O mundo vive na iminência de uma guerra, e Guy Montag, bombeiro, assim como foram o pai e o avô antes dele, é um sujeito orgulhoso do que faz. Há dez anos seu trabalho é incinerar livros. Sim! Em Farenheit 451 os bombeiros possuem a terrível tarefa de destruir toda e qualquer obra literária, equipados com seus lança-chamas e seus carros incendiários, atuando como uma brigada de repressão. Casado com Mildred, mulher de pouco afeto, alienada e superficial, o protagonista é apenas mais um mantenedor do status quo.

Certa noite, quando retorna para casa após o trabalho, Guy conhece Clarisse McClellan, garota que mora na vizinhança, e que vem de uma família diferente das outras. Após um breve diálogo com a jovem a semente da dúvida brota na cabeça de Montag e a transformação tem início.

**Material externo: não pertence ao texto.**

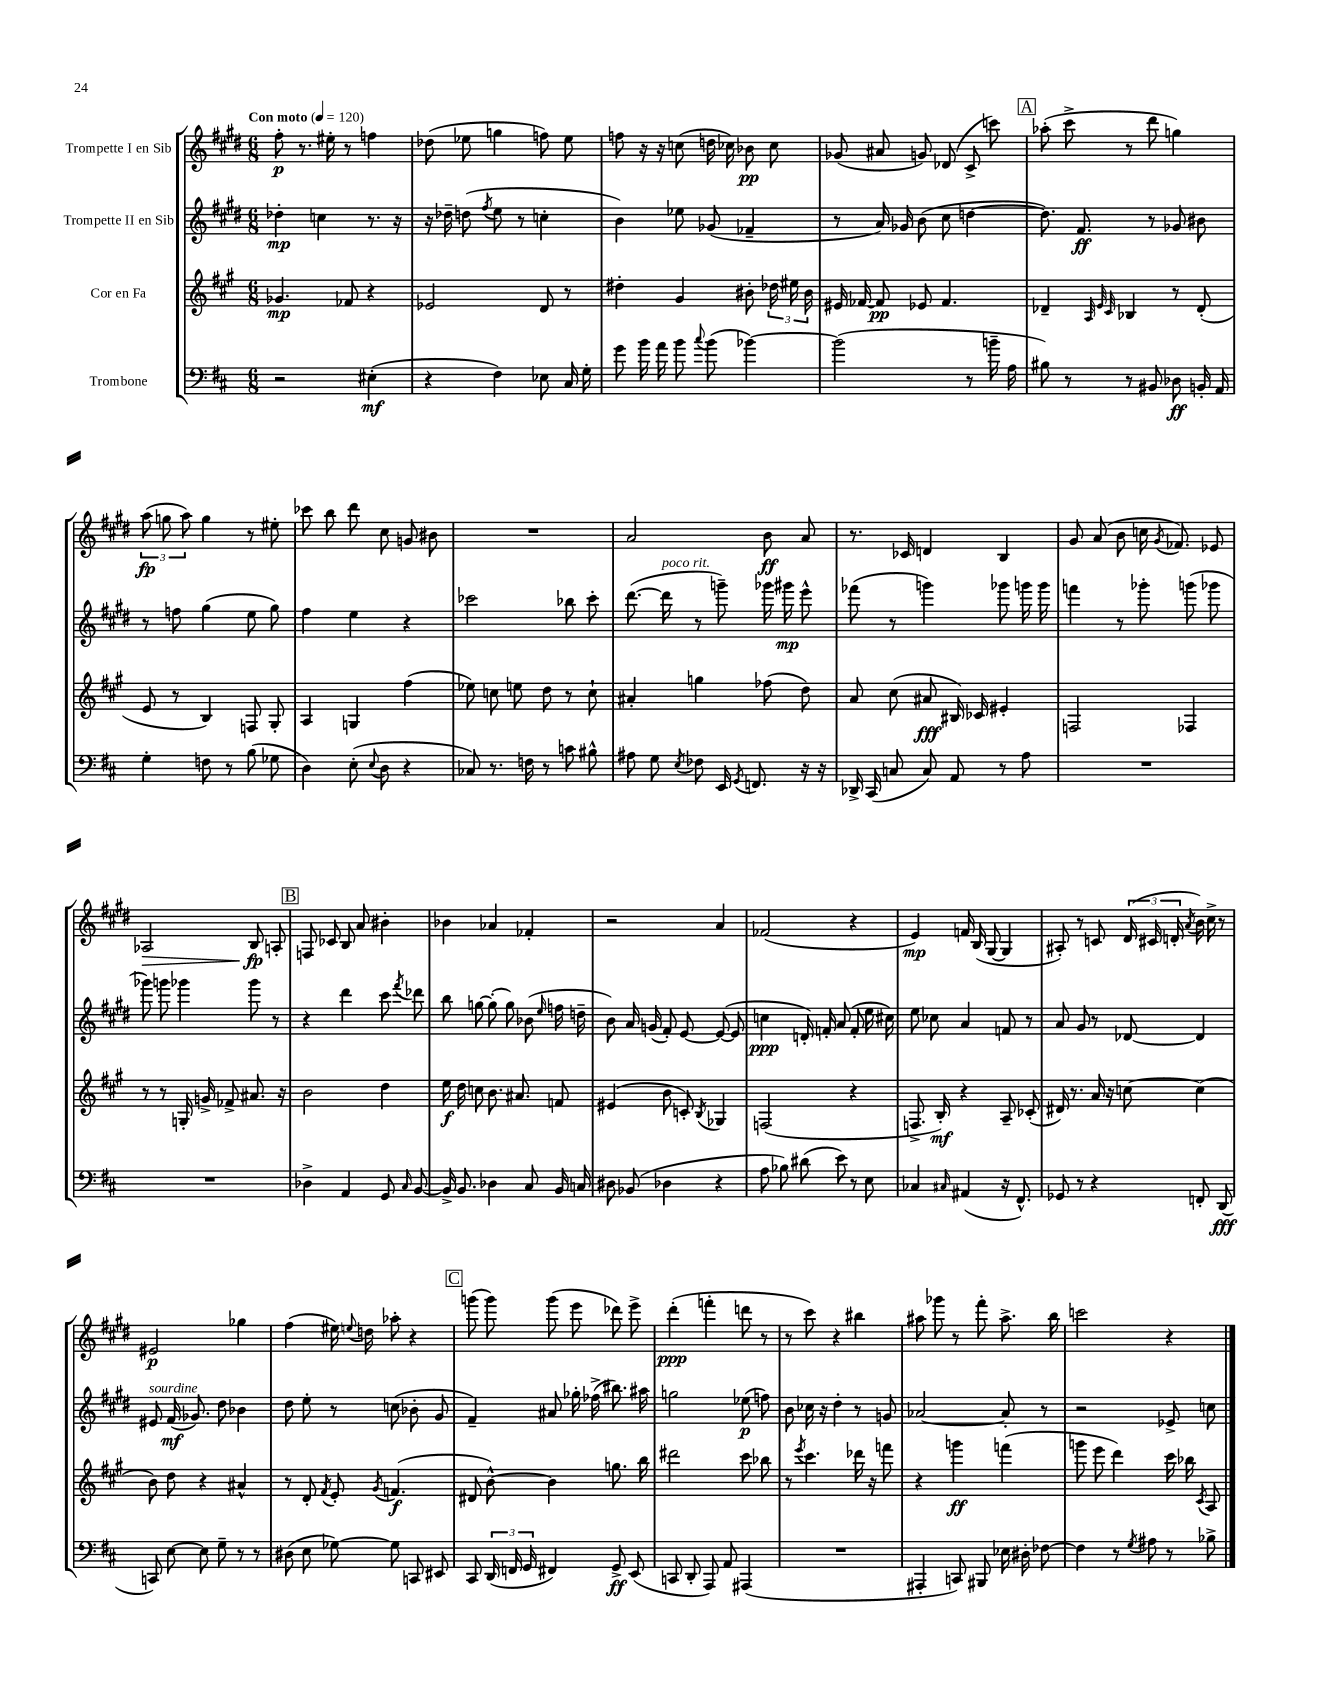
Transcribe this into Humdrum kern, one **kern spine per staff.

**kern	**kern	**kern	**kern
*staff4	*staff3	*staff2	*staff1
*clefF4	*clefG2	*clefG2	*clefG2
*k[f#c#]	*k[f#c#g#]	*k[f#c#g#d#]	*k[f#c#g#d#]
*M6/8	*M6/8	*M6/8	*M6/8
*MM120	*MM120	*MM120	*MM120
2r	4.g-	4dd-'	8ff#'
.	.	.	8.r
.	.	4cc	.
.	.	.	16ee#'
.	8f-	.	8r
(4E#'	4r	8.r	4ff
.	.	16r	.
=	=	=	=
4r	2e-	16r	(8dd-
.	.	16dd-~	.
.	.	(8dd	8ee-
.	.	8qff#	.
4F#)	.	8ee	4gg
.	.	8r	.
8E-	8d	4cc'	8ff)
16C#	8r	.	8ee-
16G'	.	.	.
=	=	=	=
8g	4dd#'	4b)	8ff
16b	.	.	16r
16a	.	.	16r
8b	4g#	8ee-	(8cc
8qqcc#	.	.	.
(8b	.	(8g-	16dd
.	.	.	16cc-)
[4b-)	8b#'	4f-~	8b-
.	24dd-	.	8cc-
.	24ee#	.	.
.	24b#	.	.
=	=	=	=
(2b-]	16e#	8r	(8g-
.	[16f-	.	.
.	8f-]	16a)	8a#
.	.	16g-	.
.	8e-	(8b	8g)
.	4.f-	8cc#	(8d-
8r	.	[4dd	8c#^
16b~	.	.	8ccc)
16A	.	.	.
=	=	=	=
8B#)	4d-~	8.dd])	(8aa-'
8r	.	.	8ccc#^
.	.	8.f#	.
.	32qqA	.	.
.	32qqe	.	.
.	32qqc#	.	.
8r	4B-	.	8r
8BB#	.	8r	8ddd#
8D-	8r	8g-	4gg)
16BB'	(8d-'	8b#	.
16AA	.	.	.
=	=	=	=
4G'	8e	8r	(12aa
.	.	.	12gg
.	8r	8ff	.
.	.	.	12aa)
8F	4B)	(4gg#	4gg
8r	.	.	.
(8B	8F	8ee	8r
8G-	8G#'	8gg#)	8ee#'
=	=	=	=
4D)	4A	4ff#	8ccc-
.	.	.	8bb
(8E'	4G	4ee	8ddd#
8qqE	.	.	.
8D	.	.	8cc#
4r	(4ff#	4r	8g
.	.	.	8b#
=	=	=	=
8C-)	8ee-)	2ccc-	2.r
8.r	8cc	.	.
.	8ee	.	.
16F	.	.	.
8r	8dd	.	.
8c	8r	8bb-	.
8B#^^	8cc`	8ccc-'	.
=	=	=	=
8A#	4a#'	([8.ddd#	2a
8G	.	.	.
.	.	16ddd#]	.
8qE	.	.	.
8F-	4gg	8r	.
16EE	.	8ggg~)	.
8qGG	.	.	.
8.FF	.	.	.
.	(8ff-	16ggg-	8b
.	.	16ggg#	.
16r	8dd)	8eee^^	8a
16r	.	.	.
=	=	=	=
16DD-^	8a	(8fff-	8.r
(16CC#	.	.	.
8C	(8cc#	8r	.
.	.	.	16c-
8C)	8a#	4ggg)	4d
8AA	16B#)	.	.
.	16c-	.	.
8r	4e#'	8ggg-	4B
8A	.	16ggg	.
.	.	16ggg	.
=	=	=	=
2.r	2F	4fff	8g#
.	.	.	(8a
.	.	8r	8b
.	.	8ggg-'	16cc
.	.	.	8qg#
.	.	.	8.f-)
.	4F-	(8ggg	.
.	.	8ggg-	8e-
=	=	=	=
2.r	8r	8ggg-)	2A-
.	8r	8ggg	.
.	16G'	4ggg-	.
.	16g^	.	.
.	8f-^	.	.
.	8.a#	8ggg-	8B
.	.	8r	8A'
.	16r	.	.
=	=	=	=
4D-^	2b	4r	8F
.	.	.	8c-
4AA	.	4ddd#	8B
.	.	.	8a
8GG	4dd	8ccc#	4b#'
16qqC#	.	8qfff#	.
[8BB	.	8ddd-	.
=	=	=	=
16BB^]	16ee	8bb	4b-
8.BB	16dd	.	.
.	8cc	[8gg	.
4D-	8.b	(8gg']	4a-
.	.	8gg)	.
.	8.a#	.	.
8C#	.	(8b-	4f-'
.	.	16qqee	.
16BB	8f	16ff	.
16C	.	16dd~	.
=	=	=	=
8D#	(4e#	8b)	2r
(8BB-	.	16a	.
.	.	(16g	.
4D-	8b	8f#')	.
.	8c')	[8e	.
.	8qB	.	.
4r	4G-	(8e_	4a
.	.	8e]	.
=	=	=	=
8A	(2F	4cc	(2f-
8B-)	.	.	.
(8d#	.	16d')	.
.	.	16f'	.
8e)	.	(8a	.
8r	4r	8f'	4r
8E	.	16ee	.
.	.	16cc#)	.
=	=	=	=
4C-	8.F^	8ee	4e)
.	.	8cc-	.
.	16B')	.	.
16qqC#	.	.	.
(4AA#	4r	4a	16f
.	.	.	(16B
.	.	.	[8G#
16r	8A~	8f	4G#]
8.FF#^^)	.	.	.
.	(8c-'	8r	.
=	=	=	=
8GG-	16d#)	8a	8A#')
.	8.r	.	.
8r	.	8g#	8r
4r	16a	8r	8c
.	16r	.	.
.	[8cc	[8d-	(24d#
.	.	.	24c#
.	.	.	24d'
.	.	.	8qa
8FF'	(4cc]	4d-]	16b)
.	.	.	16cc#^
(8DD	.	.	8r
=	=	=	=
8CC)	8b)	8e#	2e#
[8E	8dd	(16f#	.
.	.	8.g-)	.
8E]	4r	.	.
8G~	.	8dd#	.
8r	4a#^^	4b-	4gg-
8r	.	.	.
=	=	=	=
(8D#	8r	8dd#	(4ff#
8E	8d'	8ee'	.
.	8qf#	.	.
[8G-)	8e'	8r	16ee#)
.	.	.	8qqee
.	.	.	16dd
.	8qg#	.	.
8G-]	(4.f	(8cc	8aa-'
8CC	.	8b-'	4r
8EE#	.	8g#	.
=	=	=	=
8CC#	8d#	4f#~)	(8ggg
(24DD	[8b^^)	.	8ggg)
24FF	.	.	.
24GG	.	.	.
4FF#)	4b]	8a#	(8ggg
.	.	16gg-'	8eee
.	.	(16ff-^	.
8GG^	8.gg	8.bb#)	8ddd-)
(8EE	.	.	8eee^
.	16bb	16aa#	.
=	=	=	=
8CC	2ddd#	2gg	(4ddd#'
8DD'	.	.	.
8AAA)	.	.	4fff'
8AA	.	.	.
(4AAA#	8ccc#	(8ee-	8ddd
.	8bb-	8ff)	8r
=	=	=	=
2.r	8r	8b	8r
.	8qeee	.	.
.	4.ccc#	16cc-	8ccc#)
.	.	16r	.
.	.	4dd#'	4r
.	16ddd-	8r	4bb#
.	16r	.	.
.	8fff	8g	.
=	=	=	=
4AAA#'	4r	[2a-	8aa#
.	.	.	8ggg-
8CC)	4ggg	.	8r
8BBB#	.	.	8fff#'
16E-	(4fff	8a-']	8.aa#^
16D#'	.	.	.
[8F-	.	8r	.
.	.	.	16bb
=	=	=	=
4F-]	8ggg	2r	2ccc
.	8eee	.	.
8r	4ddd)	.	.
8qG	.	.	.
8A#	.	.	.
8r	16ccc#	8e-^	4r
.	16bb-	.	.
.	8qc#	.	.
8B-^	8A	8cc	.
==	==	==	==
*-	*-	*-	*-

Com olhar curioso e questionador, o bombeiro passa a interessar-se pelos livros. Tenta salvá-los das chamas, esconde-os dos olhos das pessoas, decifra as páginas que abre. Então, ao encontrar-se com Faber, ex-professor de inglês que vive recluso, Guy tem os horizontes expandidos. Em um diálogo entre os dois, o autor parece falar através do professor: 
“Precisamos de conhecimento. E talvez em mil anos possamos escolher precipícios menores de onde saltar. Os livros servem para nos lembrar quanto somos estúpidos e tolos. São o guarda pretoriano de César, cochichando enquanto o desfile ruge pela avenida: “Lembre-se, César, tu és mortal”. A maioria de nós não pode sair correndo por aí, falar com todo mundo, conhecer todas as cidades do mundo. Não temos tempo, dinheiro ou tantos amigos assim. As coisas que você está procurando, Montag, estão no mundo, mas a única possibilidade que o sujeito comum terá de ver noventa e nove por cento delas está num livro”. 
Ambos, então, tecem um plano para salvar e divulgar os livros de um mundo cretino que aboliu o deleite literário.

A cada passo Montag torna-se uma ameaça. Em seu encalço, o Capitão Beatty, Chefe dos bombeiros. No controle de um Sabujo Mecânico, robô de oito patas e aparatos letais,  o Capitão mantém a ordem, garantindo que os cidadãos não sejam corrompidos pela literatura, ou mesmo eliminando aqueles que põe em "risco" a sociedade.

Farenheit 451, segundo o próprio Bradbury, é um romance de “centavos”, escrito numa máquina de escrever alugada em uma biblioteca de Universidade, e nasceu primeiramente como um conto, depois vindo a tornar-se novela e, finalmente, um romance breve. Apaixonado por conhecimento e pela literatura, o escritor imaginou um futuro em que as mídias de massa ocuparam todos os momentos de lazer das pessoas, em que os livros foram banidos, em que as relações humanas são superficiais. Critica, claramente, a televisão e a tecnologia, que privam o indivíduo de exercer a escolha e o pensamento crítico. Mildred, a esposa de Montag, é o retrato perfeito do cidadão manipulado pelo sistema midiático.

Agora chega, senão vou acabar dando spoilers!

Cabe informar ao leitor que Farenheit 451 foi transformado em peça de teatro pelo próprio Bradbury, que atualizou e aprofundou a trama, adicionando diálogos e cenas novas. Não somente, o romance foi adaptado ao cinema pelo diretor François Truffaut, em 1966 (e, falando em cinema, Bradbury recebeu o Oscar em 1956 pelo roteiro do filme Moby Dick, dirigido por John Huston).

Para quem deseja maior contato com a obra de Ray Bradbury, falecido em 2012 aos noventa e um anos, fica a recomendação do clássico Crônicas Marcianas, bem como o excelente A cidade inteira dorme, que estão disponíveis em língua portuguesa.

Por enquanto é só. Um grande abraço e até a próxima resenha!